La presión arterial es la fuerza con la que la sangre es bombeada por el corazón a través de las arterias.
Es imprescindible para que la sangre se distribuya por los diferentes órganos de nuestro cuerpo. La presión normal en un adulto debería ser 140/90.
El corazón late unas 100.000 veces al día. Cuando la presión arterial es demasiado alta (hipertensión), aumenta la cantidad de trabajo del corazón y de sus arterias. Como el corazón tiene que trabajar más de lo normal por mucho tiempo tiende a agrandarse, y posteriormente le puede ser difícil responder a las exigencias del organismo.
¿Por qué ser bajos en sal es bueno para la presión arterial?

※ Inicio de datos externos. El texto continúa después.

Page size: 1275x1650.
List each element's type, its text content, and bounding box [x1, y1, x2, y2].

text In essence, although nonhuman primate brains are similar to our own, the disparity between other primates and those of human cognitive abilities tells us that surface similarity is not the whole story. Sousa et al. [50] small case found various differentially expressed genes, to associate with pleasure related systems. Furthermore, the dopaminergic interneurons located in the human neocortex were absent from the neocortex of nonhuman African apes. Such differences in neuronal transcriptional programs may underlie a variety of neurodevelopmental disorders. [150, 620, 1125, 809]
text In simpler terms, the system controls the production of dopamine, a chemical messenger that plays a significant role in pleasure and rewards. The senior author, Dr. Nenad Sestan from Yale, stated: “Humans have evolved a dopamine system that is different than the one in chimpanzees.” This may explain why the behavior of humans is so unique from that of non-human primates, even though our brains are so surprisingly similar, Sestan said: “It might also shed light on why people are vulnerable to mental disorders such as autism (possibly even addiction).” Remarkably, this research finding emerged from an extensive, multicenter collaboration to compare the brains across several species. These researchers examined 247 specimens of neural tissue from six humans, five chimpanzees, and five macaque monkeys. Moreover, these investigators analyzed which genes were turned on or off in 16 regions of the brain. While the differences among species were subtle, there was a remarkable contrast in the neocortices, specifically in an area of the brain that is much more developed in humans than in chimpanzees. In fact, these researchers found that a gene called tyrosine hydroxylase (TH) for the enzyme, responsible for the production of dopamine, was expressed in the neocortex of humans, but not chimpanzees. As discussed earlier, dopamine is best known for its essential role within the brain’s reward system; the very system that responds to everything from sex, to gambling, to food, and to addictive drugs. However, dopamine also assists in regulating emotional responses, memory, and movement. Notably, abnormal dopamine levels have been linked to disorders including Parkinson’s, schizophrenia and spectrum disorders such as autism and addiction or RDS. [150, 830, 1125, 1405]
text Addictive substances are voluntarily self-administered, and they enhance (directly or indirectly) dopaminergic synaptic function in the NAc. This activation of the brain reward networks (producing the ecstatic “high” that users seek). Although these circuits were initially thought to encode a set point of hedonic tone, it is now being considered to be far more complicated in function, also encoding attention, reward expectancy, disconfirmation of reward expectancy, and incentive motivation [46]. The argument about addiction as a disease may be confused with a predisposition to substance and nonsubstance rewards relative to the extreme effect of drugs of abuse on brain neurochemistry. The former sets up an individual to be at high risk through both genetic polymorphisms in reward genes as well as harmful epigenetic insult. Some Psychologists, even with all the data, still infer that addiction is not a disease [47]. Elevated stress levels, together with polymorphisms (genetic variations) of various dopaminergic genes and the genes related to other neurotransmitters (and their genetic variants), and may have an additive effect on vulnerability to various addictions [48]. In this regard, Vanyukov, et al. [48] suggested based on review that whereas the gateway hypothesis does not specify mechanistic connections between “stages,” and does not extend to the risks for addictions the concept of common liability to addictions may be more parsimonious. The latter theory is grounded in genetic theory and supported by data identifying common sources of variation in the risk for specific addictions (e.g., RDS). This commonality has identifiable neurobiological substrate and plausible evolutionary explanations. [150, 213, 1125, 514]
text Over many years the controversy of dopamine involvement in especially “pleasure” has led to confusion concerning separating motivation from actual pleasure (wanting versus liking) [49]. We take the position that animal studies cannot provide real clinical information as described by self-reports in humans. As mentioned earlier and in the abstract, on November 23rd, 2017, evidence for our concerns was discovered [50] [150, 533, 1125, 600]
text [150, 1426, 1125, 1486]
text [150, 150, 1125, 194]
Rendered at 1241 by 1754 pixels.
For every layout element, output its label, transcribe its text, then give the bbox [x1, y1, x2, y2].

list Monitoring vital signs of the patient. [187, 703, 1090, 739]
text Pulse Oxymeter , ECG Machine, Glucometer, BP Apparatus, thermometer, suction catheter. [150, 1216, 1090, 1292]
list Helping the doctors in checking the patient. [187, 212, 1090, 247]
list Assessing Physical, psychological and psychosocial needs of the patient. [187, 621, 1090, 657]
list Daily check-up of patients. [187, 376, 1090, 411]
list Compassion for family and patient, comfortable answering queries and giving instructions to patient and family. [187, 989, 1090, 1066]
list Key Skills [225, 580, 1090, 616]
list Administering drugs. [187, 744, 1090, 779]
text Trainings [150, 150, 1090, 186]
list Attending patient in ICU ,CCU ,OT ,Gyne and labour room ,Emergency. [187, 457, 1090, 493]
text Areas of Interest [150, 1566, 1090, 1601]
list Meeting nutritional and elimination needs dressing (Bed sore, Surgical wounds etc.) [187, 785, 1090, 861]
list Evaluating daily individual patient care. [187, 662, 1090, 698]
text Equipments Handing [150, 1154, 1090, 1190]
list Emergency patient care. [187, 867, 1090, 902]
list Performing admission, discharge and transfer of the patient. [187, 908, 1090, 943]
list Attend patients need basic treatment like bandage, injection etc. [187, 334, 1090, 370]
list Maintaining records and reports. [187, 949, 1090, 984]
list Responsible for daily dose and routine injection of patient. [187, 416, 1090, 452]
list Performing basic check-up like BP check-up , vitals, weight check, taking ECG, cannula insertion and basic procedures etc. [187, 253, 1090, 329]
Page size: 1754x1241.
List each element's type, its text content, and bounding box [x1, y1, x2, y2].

Diversos estudios han demostrado que hay relación entre el consumo de sal y la hipertensión arterial. Al aumentar la concentración de cloruro sódico en sangre se produce un incremento de la sed y, en consecuencia, un aumento del volumen de sangre. Todo ello implica que el organismo diluya la sal y la elimine junto con el exceso de agua. Sin embargo, el mecanismo de eliminación conlleva un problema, el aumento del volumen de líquido en los vasos sanguíneos y, consecuentemente, aumento de la presión arterial.
La importancia de una dieta baja en sodio
El consumo actual de sal en nuestro país se encuentra por encima de las necesidades reales de este mineral y de las recomendaciones de las instituciones sanitarias. Su exceso incrementa la retención de líquidos en el cuerpo y, en consecuencia, los valores de tensión arterial.
Cuanto menos sodio contenga la dieta, más fácil será eliminar ese exceso por la orina y así contribuir a normalizar los niveles de tensión arterial tanto en pacientes afectados por hipertensión primaria como secundaria. La dieta baja en sodio puede ser beneficiosa también en casos de enfermedad cardiovascular o hepática avanzada, e incluso recomendable con carácter preventivo para cualquier tipo de persona.
En el tratamiento de la hipertensión, es altamente recomendable una ingesta mínima de sodio, ya sea en forma de sal de mesa o como compuesto de otros alimentos y bebidas. Esta dieta, como complemento a las recomendaciones de su médico, contribuye a alcanzar las cifras tensionales correctas.
Algunos consejos dietéticos para controlar la hipertensión
- Beber 2 litros, como mínimo, de agua baja en sodio al día
- Consumir verduras y frutas todos los días, fuente de vitaminas, fibras y antioxidantes que le ayudarán a mejorar su digestión y bajar el colesterol.
- Consumir pescado, al vapor, al horno o a la plancha, por lo menos 2 veces a la semana, ya que le brindará grasa del tipo omega 3, ayudándole a la prevención de enfermedades del corazón.
- Reducir el consumo de alimentos salados como las aceitunas, atún enlatado y alimentos enlatados.
- Evitar consumir alimentos procesados como embutidos, sopas preparadas, bebidas gaseosas, etc.
- Consumir, en la preparación de sus alimentos, aceite de oliva, (también pepita de uva o canola)
- Condimentar sus alimentos con vinagre, limón, perejil, orégano o cebolla evitando la sal.
- Realizar ejercicio todos los días, para fortalecer su corazón y sus huesos y aumentar su capacidad respiratoria.